AV: A few of the poems examine women in relation to men, challenging the mystique of female loneliness and what loneliness even means. What is the function of loneliness in this collection?
fjh: My hope is that you will make this decision as a reader.
AV: The use of music in Here is the Sweet Hand is so interesting. Speakers use operas to observe loneliness or Ty Dolla $ign to observe desire. Tell me more about examining artistic tradition and these themes in the second section of the collection.
fjh: I rewrote “Or Nah” because of how much I loved the beat but hated the lyrics when I thought about them for too long. It’s this really catchy beat made of this sinister notion that someone is only interested in your company insofar as what you can do for them, and specifically in this case, if a woman is gonna’ fuck and suck off and die for some dude. There aren’t a ton of songs that crawl up under my skin like this one—and yet, I’ve got that beat in the canvas of my brain at this point. So yeah, I wanted to diffuse all that bullshit. The poem is difficult to read aloud; I’ve tried. So maybe it’s not supposed to be read. But I love how it looks in its moments.
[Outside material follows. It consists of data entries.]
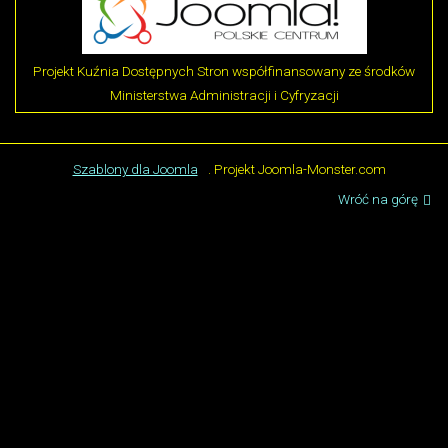
Projekt Kuźnia Dostępnych Stron współfinansowany ze środków
Ministerstwa Administracji i Cyfryzacji
Szablony dla Joomla
. Projekt Joomla-Monster.com
Wróć na górę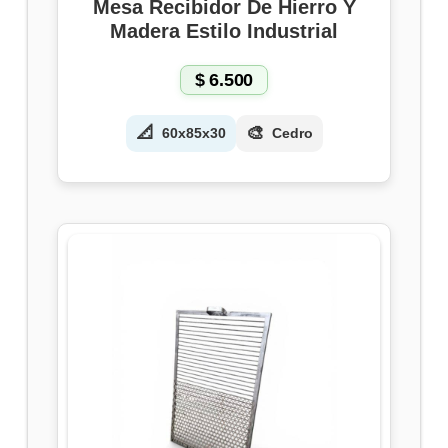
Mesa Recibidor De Hierro Y
Madera Estilo Industrial
$
6.500
📐
🎨
60x85x30
Cedro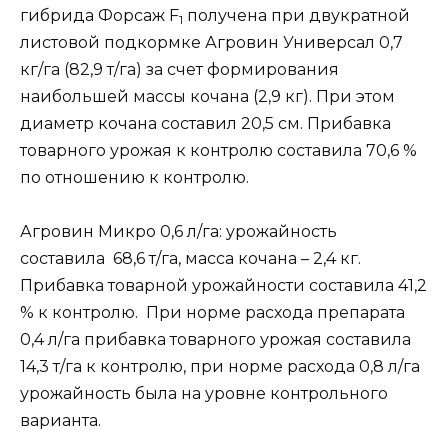
гибрида Форсаж F
получена при двукратной
1
листовой подкормке Агровин Универсал 0,7
кг/га (82,9 т/га) за счет формирования
наибольшей массы кочана (2,9 кг). При этом
диаметр кочана составил 20,5 см. Прибавка
товарного урожая к контролю составила 70,6 %
по отношению к контролю.
Агровин Микро 0,6 л/га: урожайность
составила 68,6 т/га, масса кочана – 2,4 кг.
Прибавка товарной урожайности составила 41,2
% к контролю. При норме расхода препарата
0,4 л/га прибавка товарного урожая составила
14,3 т/га к контролю, при норме расхода 0,8 л/га
урожайность была на уровне контрольного
варианта.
I think I like it—in beats. In snatches. To my mind, there is much more loneliness in that poem than there is in the classical suite. Though perhaps what they share in common is the desire to recast art that may not have been intended for my speakers in the language of their own daily reality.
AV: In Here is the Sweet Hand, there are mentions of meat—the bad smells, the rot, things eating each other, etc. But there are also mentions of seeds and the idea of growing or replanting oneself. Why are both of these so present in the collection, and how does it relate to Blackness?
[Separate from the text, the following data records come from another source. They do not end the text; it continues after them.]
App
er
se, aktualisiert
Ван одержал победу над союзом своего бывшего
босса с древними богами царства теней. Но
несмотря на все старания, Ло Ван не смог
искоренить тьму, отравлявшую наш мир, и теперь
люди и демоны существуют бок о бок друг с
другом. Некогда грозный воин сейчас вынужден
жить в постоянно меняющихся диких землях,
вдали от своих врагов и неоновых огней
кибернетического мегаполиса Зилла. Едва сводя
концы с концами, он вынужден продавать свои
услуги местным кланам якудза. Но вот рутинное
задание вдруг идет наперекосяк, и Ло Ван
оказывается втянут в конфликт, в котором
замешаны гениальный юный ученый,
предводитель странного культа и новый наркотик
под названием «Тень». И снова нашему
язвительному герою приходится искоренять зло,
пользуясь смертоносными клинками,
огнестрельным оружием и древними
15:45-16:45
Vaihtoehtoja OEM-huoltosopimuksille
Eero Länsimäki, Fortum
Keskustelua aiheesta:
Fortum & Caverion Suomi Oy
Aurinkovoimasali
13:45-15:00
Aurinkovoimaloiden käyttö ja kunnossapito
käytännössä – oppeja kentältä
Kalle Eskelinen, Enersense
fjh: What’s interesting about your questions is that I think you are making connections beyond what I was even really intending. I want to be smart enough to answer this question, but I’m not sure I know the answer. Oddly, and I’m not sure I can explain this, but when I used to worry about whether my poems came across as morose or not, I mostly worried that Black folks would think I was weird for all my bugs and meat and cemeteries and other morbid stuff. I don’t worry about that so much anymore.
But I think part of my relief is connected to how excited I got when Black poets would come up to me after readings, usually with a kind of wide toothy grin, giddy about the gore and darkness and grotesque elements in my poems. Maybe what it has to do with Blackness is the kind of private revelry I take with other poets about how much power we get from the grotesque. How much fearlessness is in being able to look the world raw in the face and see how ugly it can be and still love it despite itself. It’s a bit of duende. It’s anti-respectability. It’s grounded and honest and eager—for a kind of guttural beauty. It’s joy in the mess of circumstance. A reverence for a willingness to admit to the hideous. Truth be told, Black folks know that better than just about anyone. I think the poet Ai taught me about this, as well as Amiri Baraka and Larry Neal and Wanda Coleman. Poets like Tommye Blount, Justin Phillip Reed, Ashaki Jackson, and Ruth Ellen Kocher carry on in that tradition. And I like to think I live in that tradition as well.